05/12/2018

La chanson populaire grecque



La chanson populaire grecque

Sept points cruciaux pour une présentation radiophonique 
rigoureuse – mais non scientifique


1. Ce que l’on appelle généralement en grec chanson populaire grecque constitue l’une des rares créations autonomes et autochtones de la Grèce moderne. Création au sens large du terme, comme la ville d’Athènes contemporaine est une création, et plus particulièrement une création artistique.
Elle est chanson car elle associe inséparablement musique et paroles et est destinée à être chantée ; elle est populaire car sa source est la créativité du collectif anonyme ; elle est grecque car provenant de la société grecque ; elle est en même temps universelle – et c’est l’une de ses qualités – car elle embrasse par ses paroles tous les thèmes de la vie humaine.

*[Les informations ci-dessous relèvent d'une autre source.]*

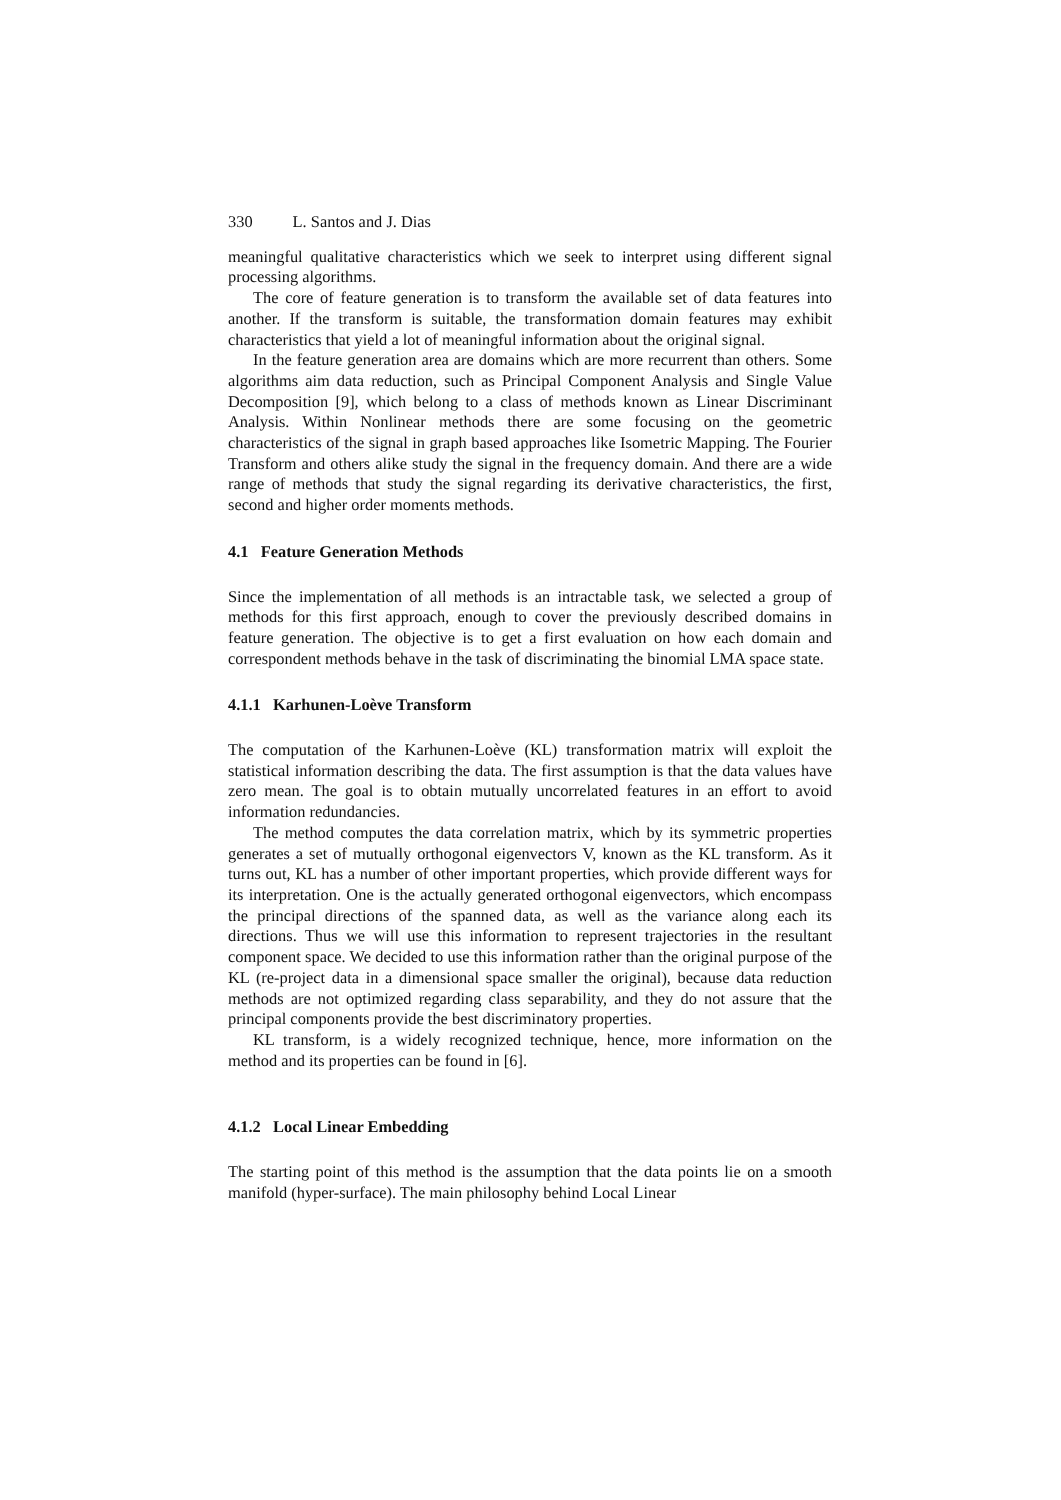330 L. Santos and J. Dias
meaningful qualitative characteristics which we seek to interpret using different signal processing algorithms.
The core of feature generation is to transform the available set of data features into another. If the transform is suitable, the transformation domain features may exhibit characteristics that yield a lot of meaningful information about the original signal.
In the feature generation area are domains which are more recurrent than others. Some algorithms aim data reduction, such as Principal Component Analysis and Single Value Decomposition [9], which belong to a class of methods known as Linear Discriminant Analysis. Within Nonlinear methods there are some focusing on the geometric characteristics of the signal in graph based approaches like Isometric Mapping. The Fourier Transform and others alike study the signal in the frequency domain. And there are a wide range of methods that study the signal regarding its derivative characteristics, the first, second and higher order moments methods.
4.1 Feature Generation Methods
Since the implementation of all methods is an intractable task, we selected a group of methods for this first approach, enough to cover the previously described domains in feature generation. The objective is to get a first evaluation on how each domain and correspondent methods behave in the task of discriminating the binomial LMA space state.
4.1.1 Karhunen-Loève Transform
The computation of the Karhunen-Loève (KL) transformation matrix will exploit the statistical information describing the data. The first assumption is that the data values have zero mean. The goal is to obtain mutually uncorrelated features in an effort to avoid information redundancies.
The method computes the data correlation matrix, which by its symmetric properties generates a set of mutually orthogonal eigenvectors V, known as the KL transform. As it turns out, KL has a number of other important properties, which provide different ways for its interpretation. One is the actually generated orthogonal eigenvectors, which encompass the principal directions of the spanned data, as well as the variance along each its directions. Thus we will use this information to represent trajectories in the resultant component space. We decided to use this information rather than the original purpose of the KL (re-project data in a dimensional space smaller the original), because data reduction methods are not optimized regarding class separability, and they do not assure that the principal components provide the best discriminatory properties.
KL transform, is a widely recognized technique, hence, more information on the method and its properties can be found in [6].
4.1.2 Local Linear Embedding
The starting point of this method is the assumption that the data points lie on a smooth manifold (hyper-surface). The main philosophy behind Local Linear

2. La fondation de l’Etat-nation néohellénique date de 1822, à la suite du déclenchement de la guerre d’indépendance contre l’occupation ottomane. De ce point de vue, la Grèce moderne signifie pour nous la société qui a été constituée après cette fondation.
En ce qui concerne la chanson grecque, nous nous contentons d’une époque encore plus récente et plus restreinte, à savoir celle qui débute à l’aube du  XXe siècle et qui coïncide avec l’émergence en Grèce d’une société ressemblant aux sociétés «modernes» de l’Occident, avec bien évidemment sa spécificité.
Cependant, nous ne devrions pas qualifier cette société de «capitaliste» ou «industrielle» – appellation prisée par les sociologues dans un souci de classement – car plusieurs éléments doivent être pris en compte ici et pas seulement l’instance économique. En ce qui concerne notre propos, une nouvelle façon de vivre émerge dans la société, mode de vie influencé par une foule d’éléments dont nous énumérons les principaux : exode rural massif vers les villes, en formation et en extension, et vers l’étranger (émigration) – par voie de conséquence, abandon progressif de la vie agricole –, apparition d’une jeune classe ouvrière massée dans certains quartiers des grandes villes, et donc transformation de la vie quotidienne d’une grande partie de la population, enfin, pénétration progressive des valeurs (significations imaginaires sociales) de l’une des composantes de l’Occident moderne, à savoir celle qui valorise le «progrès» social et pas seulement la seule croissance économique et le productivisme, et par conséquent, imposition d’un rythme de vie qui contraint les individus à être pressés et anxieux.
Dans les grandes villes – et la chanson populaire grecque est par excellence chanson de la population citadine –, dans la société de masse émergente, dans la foule solitaire et anonyme, l’homme quelque peu éclairé et délivré des superstitions et des entraves sociales du village prend mieux conscience de son destin, crée des amitiés nouvelles, recherche la discussion après le travail fatigant, fait la fête à la taverne, chante l’amour. Cet homme veut échapper à la société qui l’entoure et plus encore à sa condition humaine propre, d’où l’importance du thème de la maladie et de la mort dans la chanson populaire grecque.
3. Pour des raisons qui ne peuvent être présentées et analysées ici, la société néogrecque du XXe siècle n’a pas montré beaucoup de créations artistiques autonomes et autochtones, à savoir provenant du collectif anonyme et des créateurs individuels.
Dans ces créations, la chanson populaire grecque se distingue par son authenticité, par son originalité, par son immense richesse, par son ouverture à toutes les influences possibles, et surtout par sa position critique envers la société de son époque et les valeurs de plus en plus dominantes. Elle constitue, de ce point de vue, le «contre-courant» de presque toutes les autres créations artistiques ou créations néogrecques tout court.
Voilà ce qui légitime pour cette chanson, à nos yeux, la caractérisation de «création autonome et autochtone». Autochtone, car créée par les éléments provenant de sa propre terre – langue, thèmes, musique – et autonome, car libre et critique par rapport à la société qui l’entoure et qui ne parvient pas à lui imposer ses valeurs dominantes, ses mythes, ses superstitions, ses lois, ses modèles de vie, bref, ses significations imaginaires. (C’est le rôle par excellence d’un grand art d’être critique par rapport à la société qui l’entoure.)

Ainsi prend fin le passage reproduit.